Sperm whales are quite incredible creatures. For a start, they are the only toothed member of the great whale grouping. So that uncanny feeling you feel when you watch a documentary and this immense creature drifts silently into view out of the inky blue darkness and the buried lizard part of your brain naturally starts to fear for your life only for that to be dissipated by Attenborough soothingly reassuring you that this, ‘is a gentle giant. Like most great whales, it has no teeth, and it feeds only on tiny ocean-bound creatures like plankton, which it sifts into its mouth through the baleen therein’? That strange, somewhat contradictory feeling of being confronted with a towering pillar of muscle, only to know that it is quite literally toothless? That doesn’t exist with sperm whales. There is no contradiction there. Sperm whales’ mouths are relatively narrow for their size, but their teeth weigh up to one kilogram each—though oddly enough these teeth appear to be largely unused for hunting. Perfectly fed specimens have been found with no teeth or severe deformities present, so it has been theorised that the teeth’s primary function may be in male disputes.
Sperm whales may not necessarily use their teeth to catch their prey, but they are dedicated hunters. In fact the hunting habits of sperm whales is one of the most amazing things about them. To eat, sperm whales dive. And I mean dive. Their unique physiology allows them to be one of the deepest diving animals on the planet. Their blood carries incredibly high levels of oxygen; they have a collapsible rib cage that allows their lungs to shrink and to minimise absorption of nitrogen; and they prioritise their blood streams while diving in order to feed the essential organs. They can dive for up to ninety minutes, and they have been recorded at an astonishing 2,250 meters (7,380 feet) below sea level. They endure the neverending blackness and crushing pressure of these depths because they have a very particular diet: Squid. Sperm whales are specialised deep sea squid and octopus hunters, and many specimens have been found with scarring on their bodies from battles with giant and colossal squid. That’s right: In inhospitable depths, crushed by the unimaginable weight of the ocean and with not a sign of light to guide them, these fantastical creatures seek out and do battle with gigantic tentacled monsters.

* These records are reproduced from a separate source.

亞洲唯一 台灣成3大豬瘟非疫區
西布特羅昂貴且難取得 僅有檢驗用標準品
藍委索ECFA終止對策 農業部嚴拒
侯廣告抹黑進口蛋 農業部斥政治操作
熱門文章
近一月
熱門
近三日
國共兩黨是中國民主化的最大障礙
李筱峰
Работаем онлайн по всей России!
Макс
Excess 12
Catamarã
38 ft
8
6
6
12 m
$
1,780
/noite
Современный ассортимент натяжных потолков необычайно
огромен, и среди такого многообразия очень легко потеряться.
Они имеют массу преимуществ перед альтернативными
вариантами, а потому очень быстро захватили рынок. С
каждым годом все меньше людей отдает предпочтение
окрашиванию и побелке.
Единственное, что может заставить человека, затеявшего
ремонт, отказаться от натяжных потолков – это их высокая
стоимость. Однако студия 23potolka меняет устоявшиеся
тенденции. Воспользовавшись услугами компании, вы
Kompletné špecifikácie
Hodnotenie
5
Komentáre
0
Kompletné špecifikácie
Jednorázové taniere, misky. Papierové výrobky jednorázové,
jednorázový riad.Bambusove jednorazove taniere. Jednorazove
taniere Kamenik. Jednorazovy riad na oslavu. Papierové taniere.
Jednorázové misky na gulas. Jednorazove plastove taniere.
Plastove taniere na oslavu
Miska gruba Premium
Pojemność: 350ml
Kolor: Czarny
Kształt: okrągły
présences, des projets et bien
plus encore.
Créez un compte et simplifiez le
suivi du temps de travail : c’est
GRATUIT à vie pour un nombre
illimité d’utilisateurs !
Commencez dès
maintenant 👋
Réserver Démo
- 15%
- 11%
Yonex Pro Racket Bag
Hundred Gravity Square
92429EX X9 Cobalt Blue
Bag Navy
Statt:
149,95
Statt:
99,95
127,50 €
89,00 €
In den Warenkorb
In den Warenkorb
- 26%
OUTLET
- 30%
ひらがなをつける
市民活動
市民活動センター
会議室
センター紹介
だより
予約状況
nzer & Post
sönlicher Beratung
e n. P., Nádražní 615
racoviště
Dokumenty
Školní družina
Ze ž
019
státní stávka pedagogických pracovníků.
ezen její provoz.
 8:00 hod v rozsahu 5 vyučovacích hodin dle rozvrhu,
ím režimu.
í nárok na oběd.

This footage is a few years old but it’s still one of my favourite things on the internet. It was taken by the deep sea submersible ROV (remote operated vehicle) Hercules while diving in the Gulf of Mexico, and it shows Hercules having an incredibly rare encounter at 600m below sea level with a sperm whale. The whale, enveloped otherwise in complete darkness, drifts into view, seemingly intrigued at finding this strange metallic creature lighting up the depths, and it makes a few laps of Hercules as it tries to suss out just what exactly it has found. The scientists operating Hercules react as I would react (especially the dude who does the whale voice). When its eye drifts into view I freeze and feel like reaching out and touching the screen. I want to communicate with it. ‘Hello, friend. We were like you once but we left. It is nice to see you again, even if just for a moment.’ It feels like you can see a keen understanding in the eyes of a whale, a deep, ancient knowledge. It’s wonderful:
Whales are amazing. We are destroying their habitat and we need to stop. I love whales.